I have said before that I am a little scared to try new paleo muffin and quick bread recipes, because they often end up tasting much more like a souffle than a muffin. There is just too much egg texture and flavor for my palate. I have been on a success streak with my paleo baking as of late (see Paleo Pumpkin Bread, and Peach Blueberry Nutty Crisp) and I am gung-ho to try some other recipes!
This is a new recipe from PaleOMG (super great paleo blog, check it out!). I haven’t ever had pumpkin flavors with chocolate and I was a little apprehensive. I know, I know. How silly of me. Of course chocolate goes with pumpkin. Chocolate goes with [pretty much] everything!
These muffins turned out wonderfully! I made five regular sized muffins and nine mini muffins for the little one. Jude loved them and ate about 6 mini muffins before breakfast was over. I just love that I can give him such healthy food and he will gobble it up!
Once I gotten into making these muffins I realized I only had two eggs and the recipe called for three. Luckily, I remembered having read about replacing eggs in baked goods with chia seeds, this is a popular vegan replacement. When mixed with water, chia seeds form a sort of thick jelly very similar to raw eggs. For replacing eggs you grind up the chia seeds (I used our coffee grinder) and mix with water. I did this for one of the eggs called for in the recipe and used my other two regular eggs.
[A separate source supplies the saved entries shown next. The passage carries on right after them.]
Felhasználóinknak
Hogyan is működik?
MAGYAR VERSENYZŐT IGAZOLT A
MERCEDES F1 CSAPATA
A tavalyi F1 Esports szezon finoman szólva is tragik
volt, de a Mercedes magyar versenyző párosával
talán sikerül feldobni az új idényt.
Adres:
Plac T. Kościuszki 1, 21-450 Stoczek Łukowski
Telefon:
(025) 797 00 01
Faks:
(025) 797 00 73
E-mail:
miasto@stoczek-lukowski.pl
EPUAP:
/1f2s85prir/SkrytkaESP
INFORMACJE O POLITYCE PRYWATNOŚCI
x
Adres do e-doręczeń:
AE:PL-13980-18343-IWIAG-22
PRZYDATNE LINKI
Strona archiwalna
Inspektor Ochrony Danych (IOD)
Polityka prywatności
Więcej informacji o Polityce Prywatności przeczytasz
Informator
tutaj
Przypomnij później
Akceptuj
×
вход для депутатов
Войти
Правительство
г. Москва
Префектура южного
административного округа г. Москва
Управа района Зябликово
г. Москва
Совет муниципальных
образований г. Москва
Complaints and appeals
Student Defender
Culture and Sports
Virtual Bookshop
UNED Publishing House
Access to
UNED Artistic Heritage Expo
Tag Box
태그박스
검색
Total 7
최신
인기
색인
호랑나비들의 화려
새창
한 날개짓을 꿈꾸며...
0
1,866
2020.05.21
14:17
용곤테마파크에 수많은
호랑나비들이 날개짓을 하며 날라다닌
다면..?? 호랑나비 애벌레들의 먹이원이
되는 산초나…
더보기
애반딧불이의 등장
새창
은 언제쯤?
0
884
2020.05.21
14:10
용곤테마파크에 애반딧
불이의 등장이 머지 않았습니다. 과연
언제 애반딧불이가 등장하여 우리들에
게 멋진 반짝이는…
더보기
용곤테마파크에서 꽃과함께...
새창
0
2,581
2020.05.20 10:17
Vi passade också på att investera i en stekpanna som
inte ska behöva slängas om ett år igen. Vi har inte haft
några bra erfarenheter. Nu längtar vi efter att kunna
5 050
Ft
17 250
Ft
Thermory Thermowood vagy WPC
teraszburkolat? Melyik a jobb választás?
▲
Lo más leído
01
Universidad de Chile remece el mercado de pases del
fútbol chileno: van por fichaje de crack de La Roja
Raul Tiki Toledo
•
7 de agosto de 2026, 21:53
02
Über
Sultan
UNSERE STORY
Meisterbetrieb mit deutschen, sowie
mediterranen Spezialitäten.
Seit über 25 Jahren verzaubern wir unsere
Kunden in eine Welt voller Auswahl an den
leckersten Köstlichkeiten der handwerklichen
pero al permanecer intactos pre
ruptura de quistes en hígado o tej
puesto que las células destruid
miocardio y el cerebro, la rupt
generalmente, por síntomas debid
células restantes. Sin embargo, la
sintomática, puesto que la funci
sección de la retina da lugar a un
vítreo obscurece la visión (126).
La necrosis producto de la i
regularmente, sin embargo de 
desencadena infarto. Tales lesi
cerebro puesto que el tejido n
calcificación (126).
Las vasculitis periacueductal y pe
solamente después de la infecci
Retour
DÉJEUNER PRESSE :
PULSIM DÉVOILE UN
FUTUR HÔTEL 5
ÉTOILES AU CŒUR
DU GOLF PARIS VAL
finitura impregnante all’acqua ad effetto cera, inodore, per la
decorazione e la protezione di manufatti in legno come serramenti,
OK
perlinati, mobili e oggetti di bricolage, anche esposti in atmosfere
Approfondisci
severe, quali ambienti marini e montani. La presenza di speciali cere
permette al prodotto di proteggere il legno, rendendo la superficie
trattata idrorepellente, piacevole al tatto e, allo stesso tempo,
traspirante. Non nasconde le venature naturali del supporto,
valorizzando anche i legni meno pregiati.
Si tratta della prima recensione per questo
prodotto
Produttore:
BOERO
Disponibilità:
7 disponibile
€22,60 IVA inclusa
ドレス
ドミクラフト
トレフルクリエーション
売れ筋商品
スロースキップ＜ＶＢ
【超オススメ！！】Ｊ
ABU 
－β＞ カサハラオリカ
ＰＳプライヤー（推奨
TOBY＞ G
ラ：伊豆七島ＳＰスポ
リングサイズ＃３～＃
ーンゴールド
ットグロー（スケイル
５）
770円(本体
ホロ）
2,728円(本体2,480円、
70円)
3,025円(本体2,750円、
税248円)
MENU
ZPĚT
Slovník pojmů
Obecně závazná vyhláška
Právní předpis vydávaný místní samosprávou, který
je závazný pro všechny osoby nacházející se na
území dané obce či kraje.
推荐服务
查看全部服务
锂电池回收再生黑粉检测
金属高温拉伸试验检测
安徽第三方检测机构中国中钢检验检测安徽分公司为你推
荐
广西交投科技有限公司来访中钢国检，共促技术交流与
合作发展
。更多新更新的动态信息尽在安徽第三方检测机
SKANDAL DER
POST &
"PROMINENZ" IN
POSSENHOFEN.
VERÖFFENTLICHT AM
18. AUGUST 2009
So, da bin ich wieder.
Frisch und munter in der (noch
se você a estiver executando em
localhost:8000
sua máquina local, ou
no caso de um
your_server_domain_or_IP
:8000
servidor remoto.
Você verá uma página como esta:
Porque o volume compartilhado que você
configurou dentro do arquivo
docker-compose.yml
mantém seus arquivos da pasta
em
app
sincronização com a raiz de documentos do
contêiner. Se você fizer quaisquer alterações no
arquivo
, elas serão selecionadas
I am pretty sure that if you wanted to make this recipe vegan you could just use the chia seed concoction for all three eggs.
Here is the recipe for vegan egg replacement with chia seeds:
- 3 tablespoons warm water
- 1 tablespoon ground chia seeds (use white chia seeds if making something light in color)
Mix water and chia seed meal together with a small whisk or a fork in a small bowl. Let congeal for about 5-10 minutes, or until it is the consistency of a raw egg. Makes one egg replacement
These muffins are wonderful warm with a hot cup of coffee or a glass of apple cider. I love the way the spices play off of the chocolate, it kind of like a Mexican hot chocolate. The pumpkin is subtle and lovely, just the right amount of sweetness. Oh the wonderful, wonderful flavors of fall!
Paleo Pumpkin Chocolate Chip Muffins
(original recipe from PaleOMG)
- ⅓ cup pumpkin puree
- ⅓ cup maple syrup
- ¼ cup coconut oil, melted
- 3 eggs, whisked
- 1 teaspoon vanilla extract
- ¼ cup coconut flour
- ½ teaspoon cinnamon
- ¼ teaspoon nutmeg
- ⅛ teaspoon ground cloves
- ⅛ teaspoon powdered ginger
- ½ teaspoon baking soda
- ½ teaspoon baking powder
- pinch of salt
- ½ cup Enjoy Life Mini Chocolate Chips
Preheat oven to 350 degrees. Line a muffin tin with paper liners or grease with coconut oil.
Mix together wet ingredients in a bowl: pumpkin puree, maple syrup, coconut oil, eggs, and vanilla extract.
In another bowl, whisk together coconut flour, cinnamon, nutmeg, ground cloves, powdered ginger, baking soda, baking powder, and salt.
Pour dry ingredients into wet ingredients and mix well. Fold in chocolate chips.
Using an ice cream scoop or a large spoon scoop batter into lined or greased muffin pans.
Bake for 35-40 minutes. Remove muffins from pan and cool on a wire rack. Enjoy warm or at room temperature.